**What you have to do:** All of the records below are to be given again word for word, with the pictures removed.
──────── Source material ────────
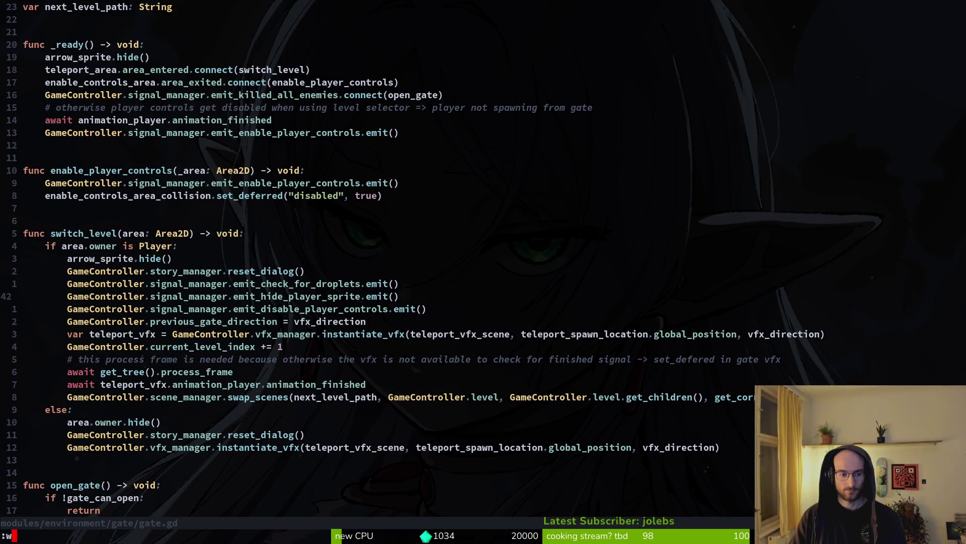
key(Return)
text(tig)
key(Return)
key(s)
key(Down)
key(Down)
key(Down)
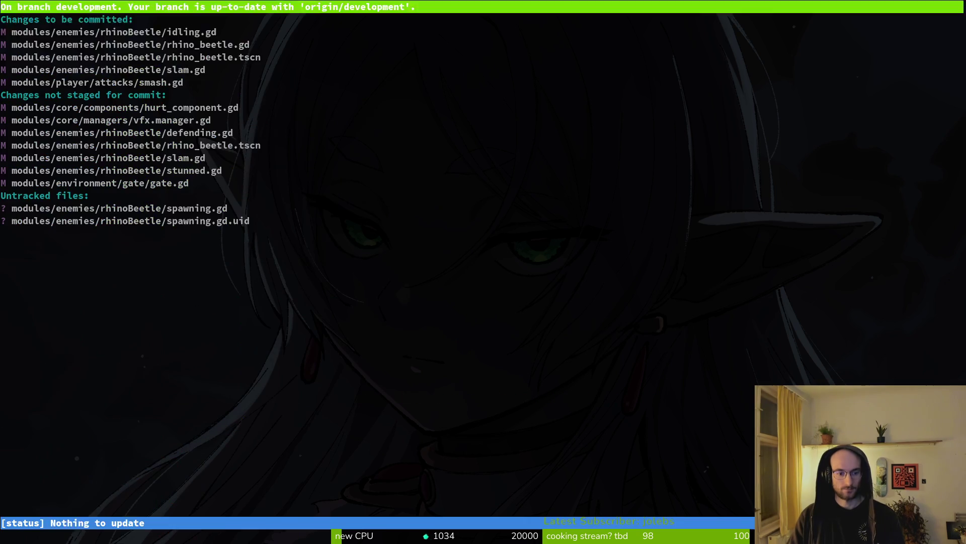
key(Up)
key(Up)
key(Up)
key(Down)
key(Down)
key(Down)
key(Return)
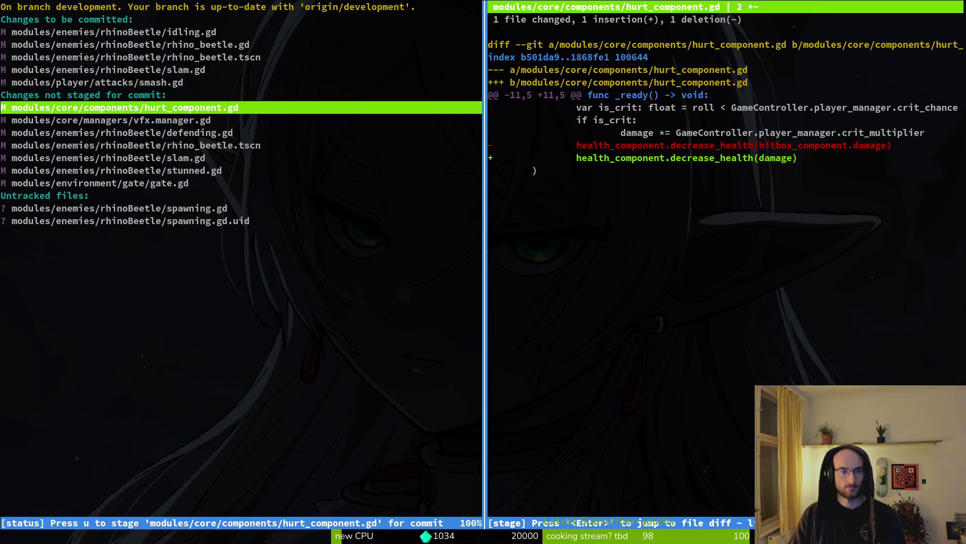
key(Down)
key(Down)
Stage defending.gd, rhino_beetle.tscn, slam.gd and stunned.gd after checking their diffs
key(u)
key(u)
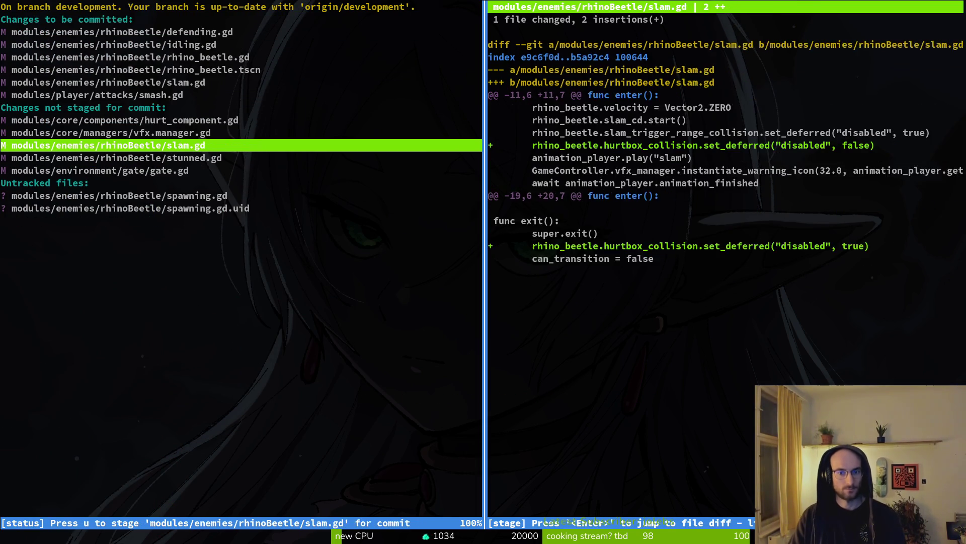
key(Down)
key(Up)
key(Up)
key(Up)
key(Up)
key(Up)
────────
**Task answer:**
key(Return)
text(tig)
key(Return)
key(s)
key(Down)
key(Down)
key(Down)
key(Up)
key(Up)
key(Up)
key(Down)
key(Down)
key(Down)
key(Return)
key(Down)
key(Down)
Stage defending.gd, rhino_beetle.tscn, slam.gd and stunned.gd after checking their diffs
key(u)
key(u)
key(Down)
key(Up)
key(Up)
key(Up)
key(Up)
key(Up)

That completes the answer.